Like Jefferson, he’s a solid but not flashy receiver who Franks can count on to be in the right place at the right time and catch almost everything thrown at him. He’s one of the hardest-working players on the team and someone the younger players look to for leadership.
He’s sure-handed and has a knack for the big play, as he demonstrated with a 65-yard touchdown catch against Tennessee and a 36-yarder against Georgia. He’ll also be in the mix to return punts again this season. He ran back a punt 85 yards for a score last season.
He was the Gators’ leading receiver in 2017, but he only caught 18 passes for 212 yards and three scores in 2018 before breaking his collarbone at Florida State. He’s fully recovered from that injury, and he looks bigger than he did last year.
One thing we know from the open portions of practice is that he’ll start plays lined up outside or in the slot; where he finishes them will be anyone’s guess.
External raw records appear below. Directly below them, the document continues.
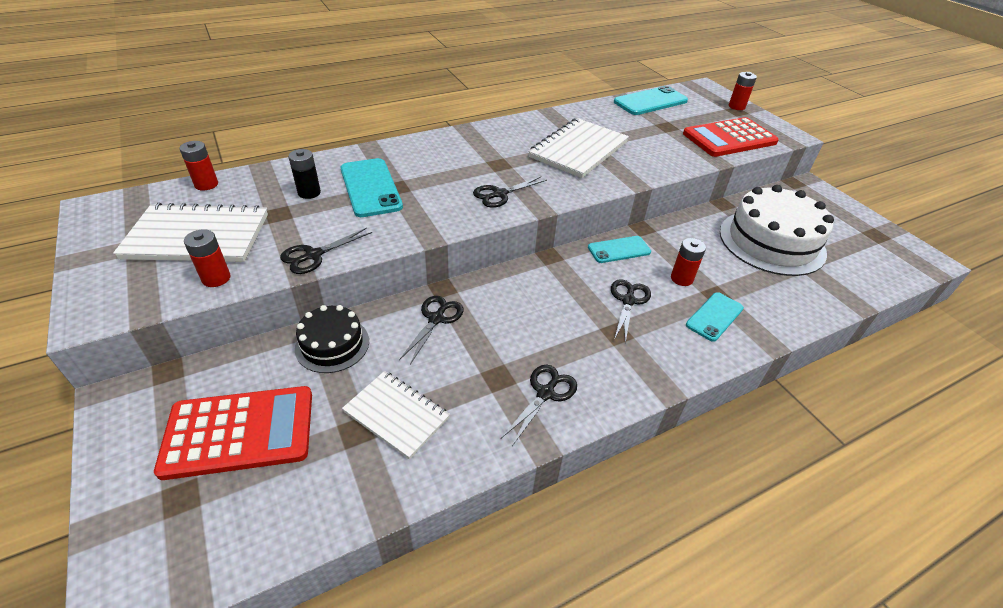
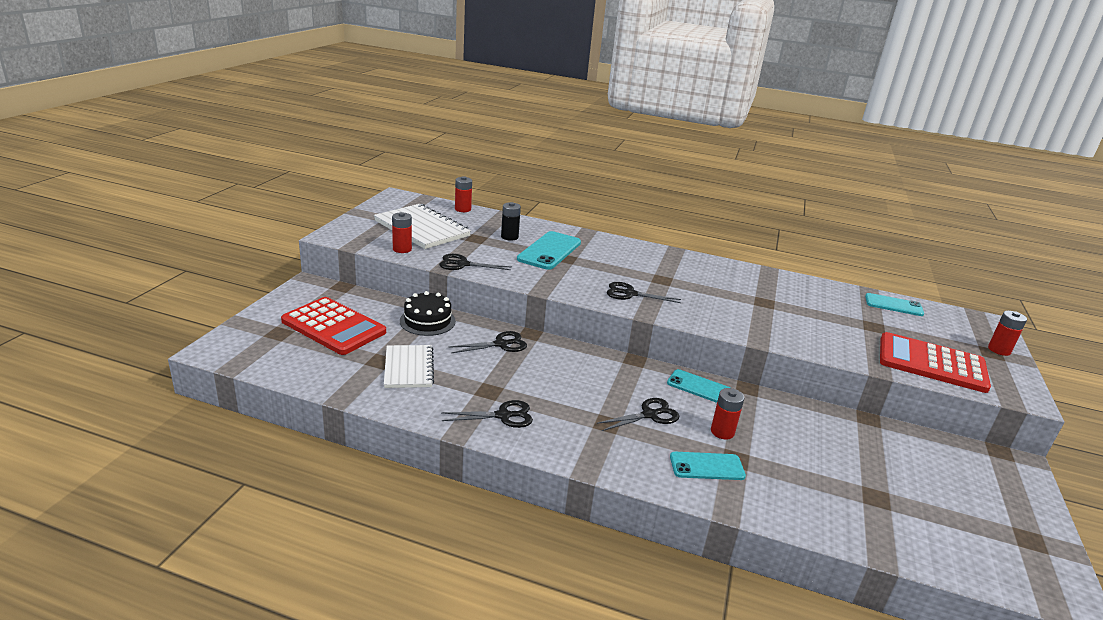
camera: 45 degrees right, 15 degrees down
(578, 150) = (747, 301): white notebook -> none
(650, 101) = (893, 305): turquoise phone -> turquoise phone, size x0.64
(771, 242) = (870, 467): white cake -> none

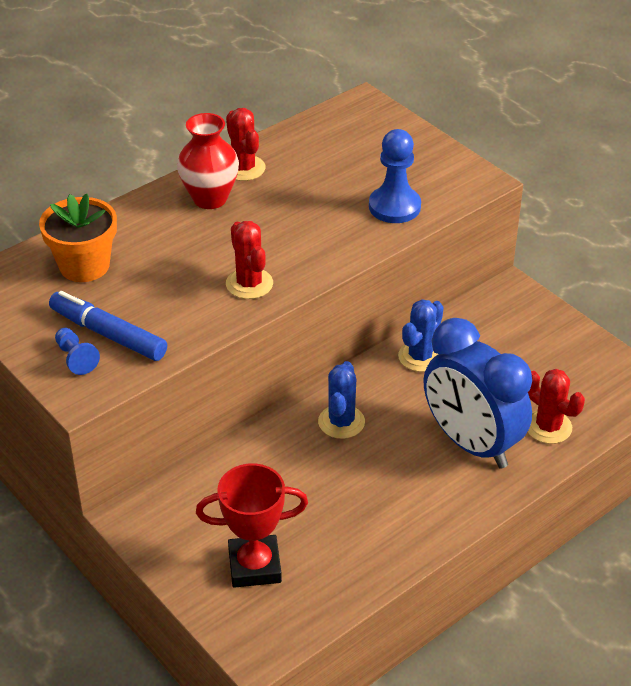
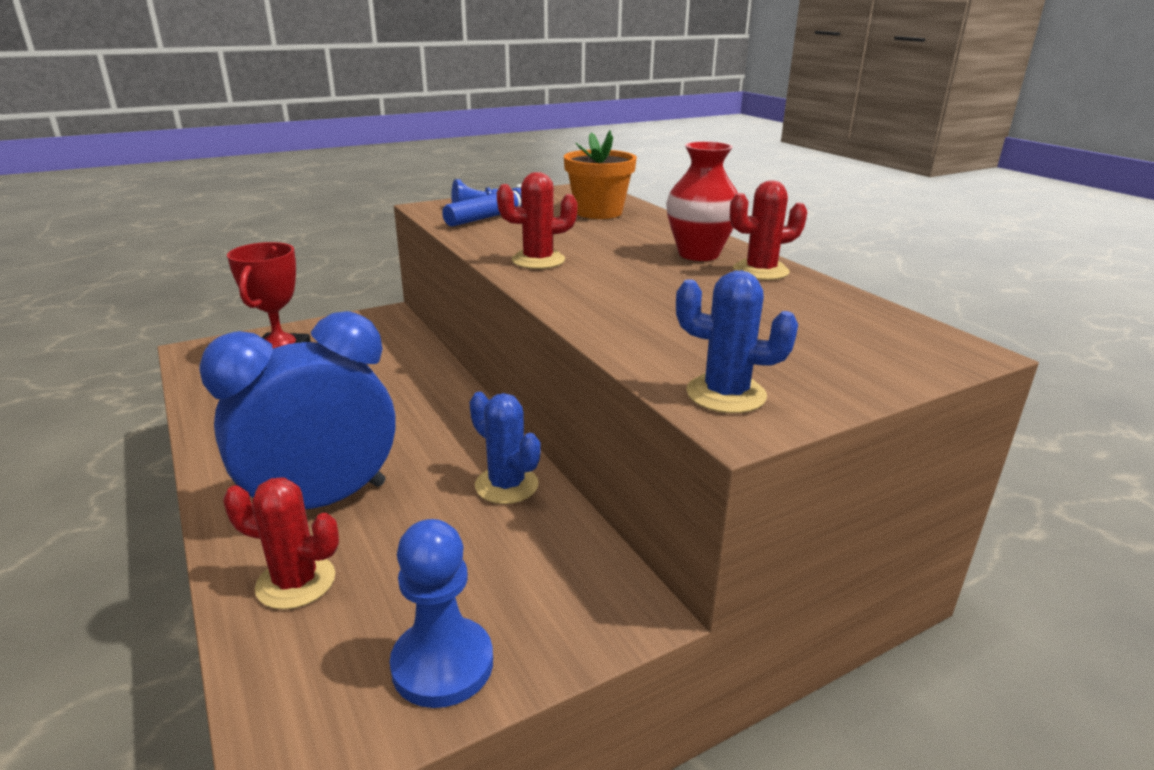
camera: 100 degrees right, 15 degrees down
(341, 422) = (425, 415): blue cactus -> blue cactus (726, 394)
(394, 207) = (667, 343): blue pawn -> blue pawn (442, 664)
(548, 427) = (296, 582): red cactus -> red cactus turned 45 degrees clockwise

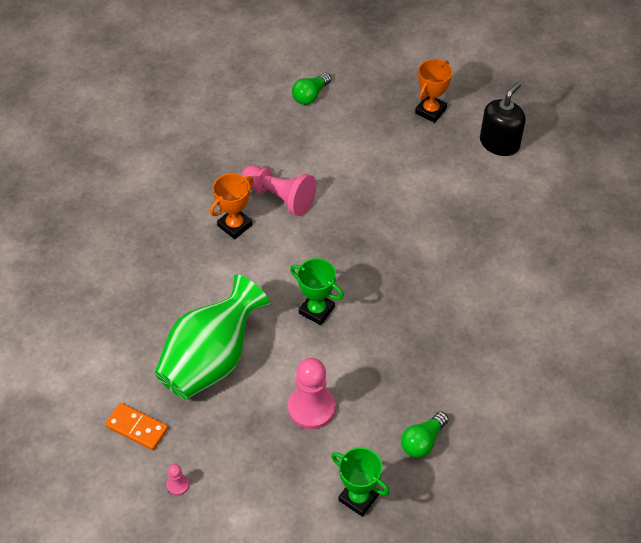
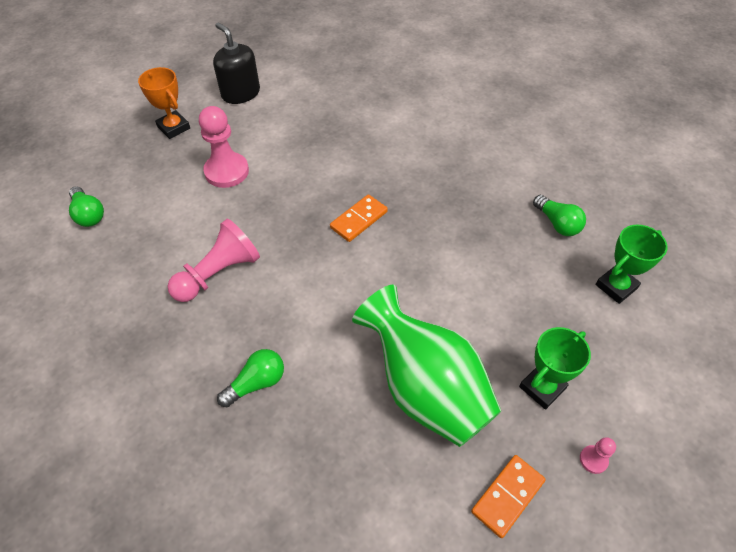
camera: 75 degrees left, 0 degrees up
(189, 251) = (256, 383): none -> green light bulb
(235, 225) = (238, 326): orange trophy -> none
(311, 408) = (507, 303): pink pawn -> pink pawn (227, 171)
(316, 310) = (385, 272): green trophy -> green trophy (542, 387)
(369, 277) = (359, 220): none -> orange domino

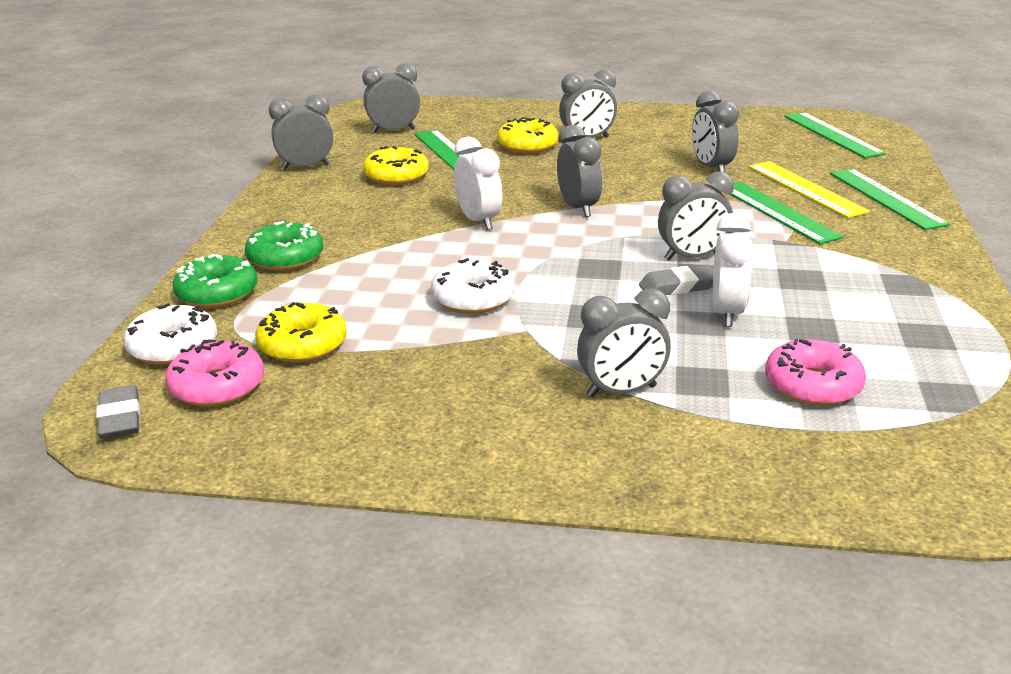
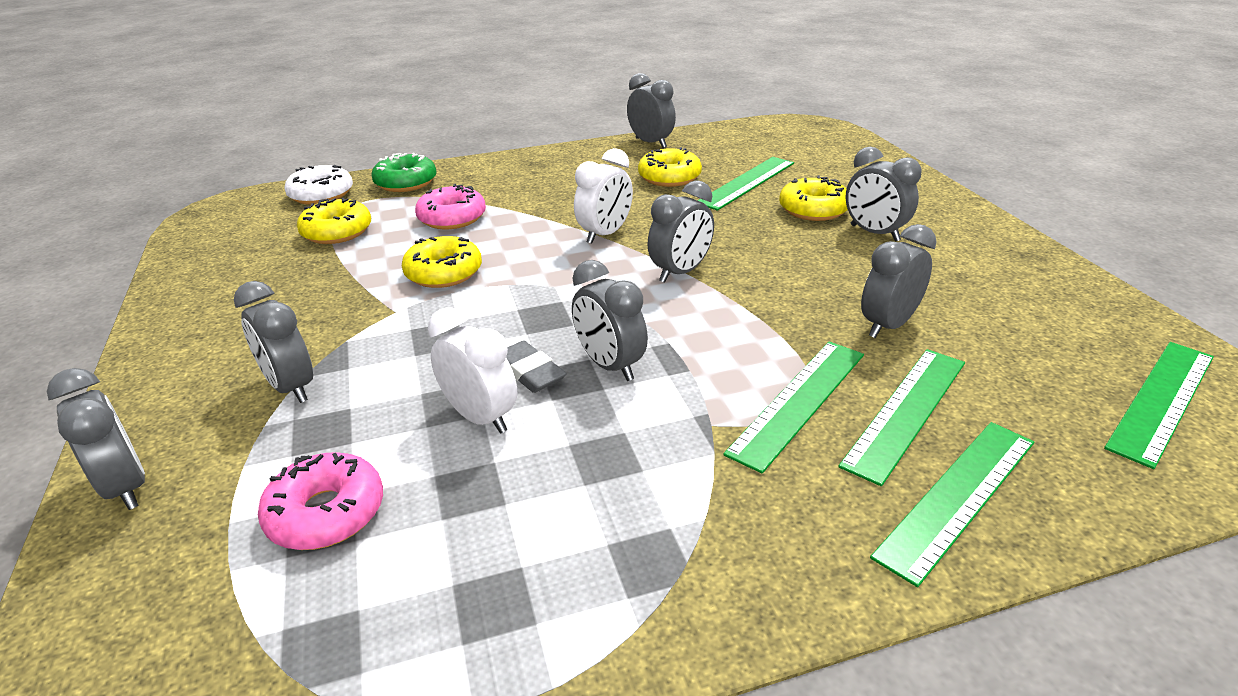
camera: 65 degrees right, 5 degrees up
(120, 418) = (225, 209): grey eraser -> none
(217, 386) = (270, 223): pink donut -> pink donut (452, 218)
(285, 258) = (476, 185): green donut -> none
(393, 131) = (770, 148): grey clock -> grey clock (126, 487)
(473, 299) = (444, 273): white donut -> yellow donut
(727, 313) = (480, 417): white clock -> white clock turned 120 degrees counterclockwise
(805, 189) = (905, 411): yellow ruler -> green ruler

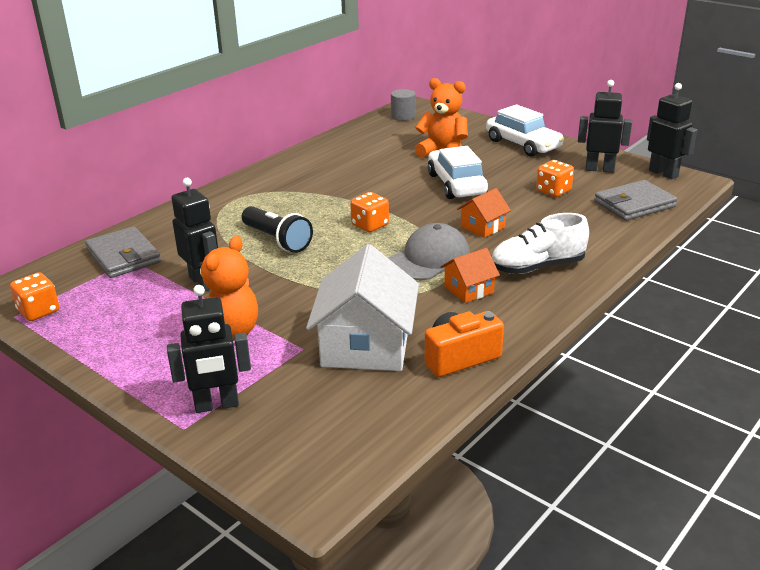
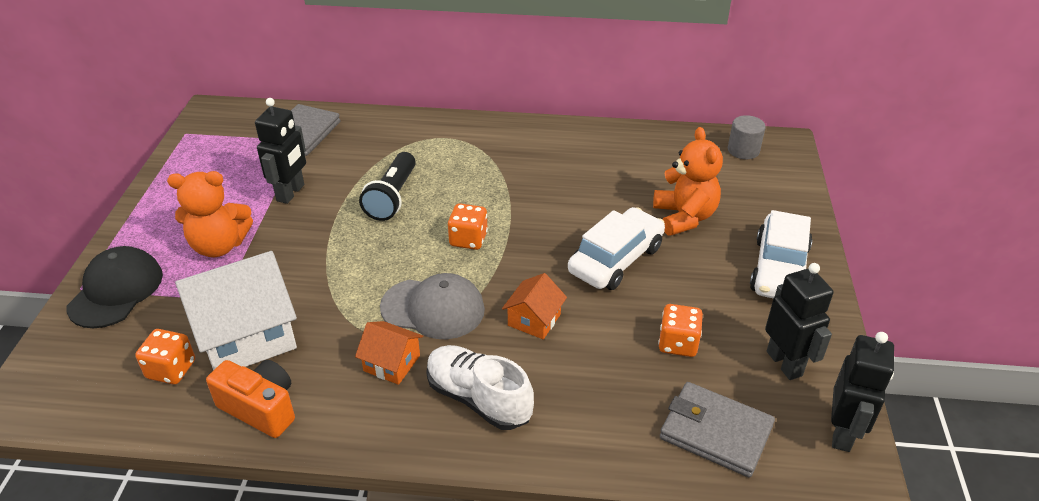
camera: 55 degrees right, 10 degrees up
(39, 311) = (198, 140): orange dice -> orange dice (171, 369)
(217, 405) = (116, 291): black robot -> black cap
(482, 227) = (534, 320): orange house -> orange house turned 75 degrees counterclockwise

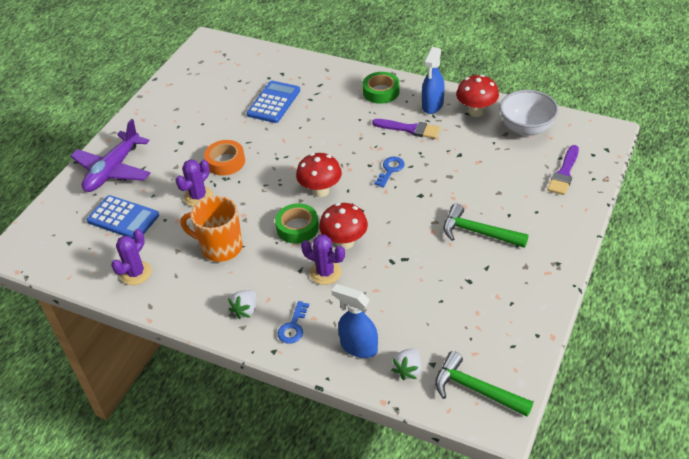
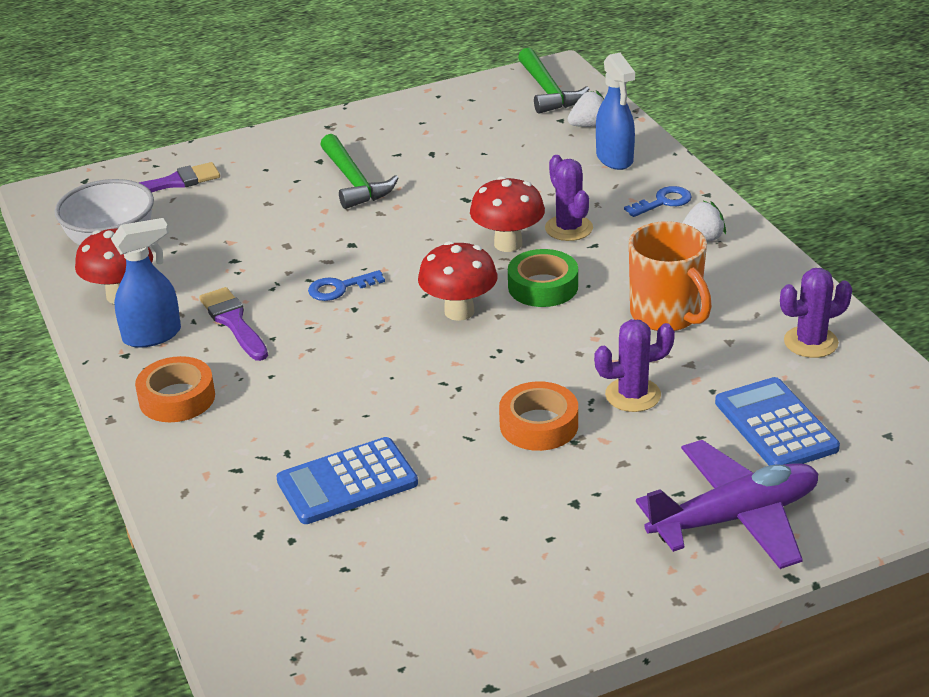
camera: 140 degrees left, 10 degrees down
(381, 92) = (177, 398): green tape -> orange tape

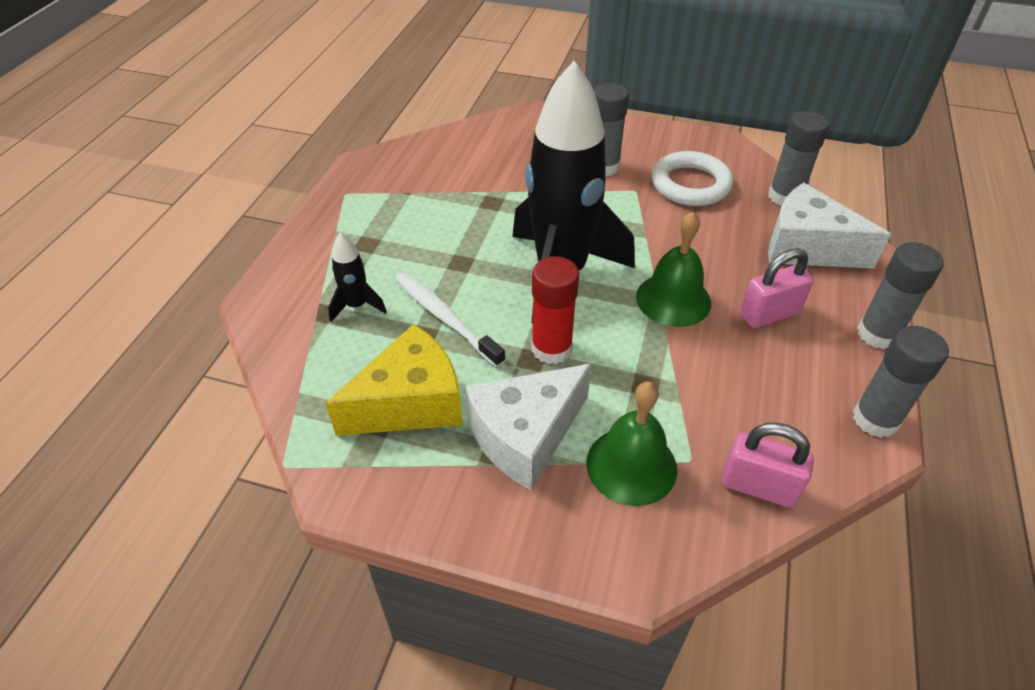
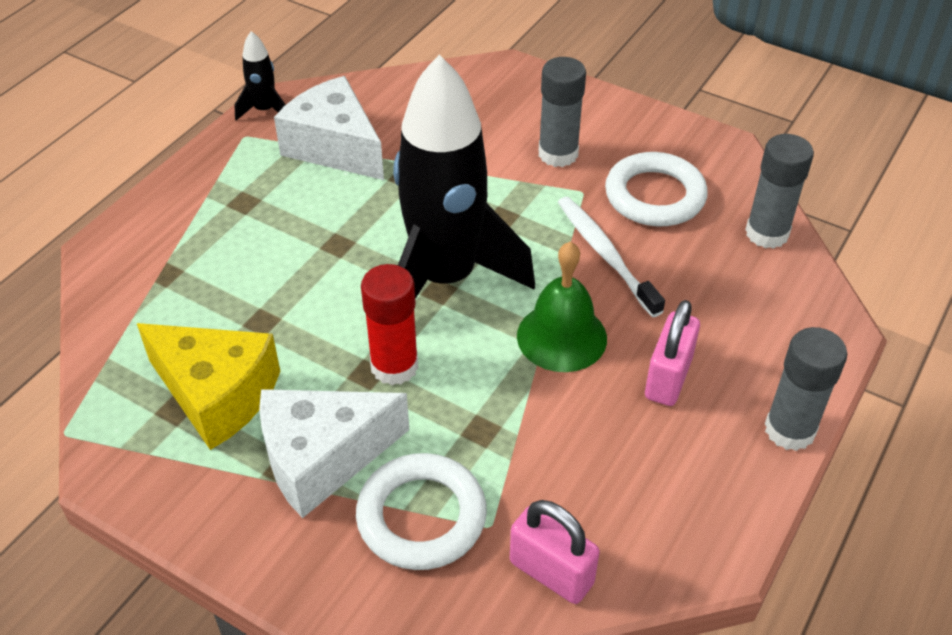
camera: 15 degrees right, 0 degrees up
(357, 306) = (204, 273): black rocket -> black rocket (265, 110)
(410, 403) = (217, 395): yellow cheese -> yellow cheese turned 45 degrees clockwise
(445, 318) = (293, 306): white toothbrush -> white toothbrush (605, 254)
(631, 465) = (421, 516): green bell -> white ring
(769, 314) = (668, 378): pink padlock -> pink padlock turned 60 degrees counterclockwise
(807, 247) = (760, 304): white cheese -> white cheese (335, 147)
(875, 419) = (729, 529): grey glue stick -> none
The electrifying and unpredictable Toney has apparently improved enough as a wide receiver to earn Mullen’s trust to award him the coveted No. 1 jersey. He’ll also line up at quarterback and running back from time to time. Expect a much larger role for him this season.
At 6-foot-7 and 329 pounds, he’s absolutely gigantic. The Gators need him to live up to his name and be a stonewall on Franks’ blindside. He drew praise from coach John Hevesy in camp for stepping up a leader for the younger players behind him.
He looks the most physically ready of the true freshmen and redshirt freshmen linemen. He should be the very important swing tackle that John Hevesy likes to have.
He’s made it through camp healthy so far, and the Gators need that to continue. A bruising run-blocker, he’s their best offensive linemen. He should give the Gators an All-SEC candidate. He can also play right guard and center if needed.
When he arrived on campus about seven months ago, he was in no shape to play SEC football, as he weighed nearly 400 pounds. After changing his diet and working hard in the weight room over the summer with Nick Savage, he’s down to 337 pounds now, according to Hevesy. Now he can focus on improving his technique and the mental parts of the position.
He’s the only returning starter from last season’s unit. He’s a bit undersized and he won’t wow any scouts with his measurables or athleticism, but the Gators can count on him to do his job correctly and keep the middle of the pocket clean. He’s great at communicating calls to his fellow linemen. UF needed him to step up as a leader, and it appears that he has.
Tanner Rowell, who was recently awarded a scholarship, has been in the mix at second team center, but Eguakun has gotten more of the reps that we have seen. He earned the backup job largely because he’s the only one of the freshmen with experience playing center in high school. He’s a bit undersized at 294 pounds.
Teammate Jean Delance said Bleich is very strong and doesn’t even know how good he can be. If he ever figures it out, look out. He has ideal size for the position at 6-foot-6 and 330 pounds. After redshirting last season, he looks ready to take on the grind of the SEC.
He might be the biggest mystery on the entire team. He transferred to UF from Iowa Western College prior to the 2018 season. He played in 12 games as a reserve. He suffered an epileptic episode during bowl practices and missed spring practice, and it was unknown if he would ever play again. He returned at the start of fall camp but it is unknown at this time if he is fully recovered.
He was a top-120 overall prospect when he signed with Texas out of high school. He’s in his third season at UF, and he’s hoping to finally live up to the lofty ranking. He can also play left tackle.
He was a top-300 recruit in the class of 2017, and he’s practiced at both tackle and guard for the Gators this fall. He’s played in just two games in his career, but his versatility should allow him to carve out a role as a key reserve this season.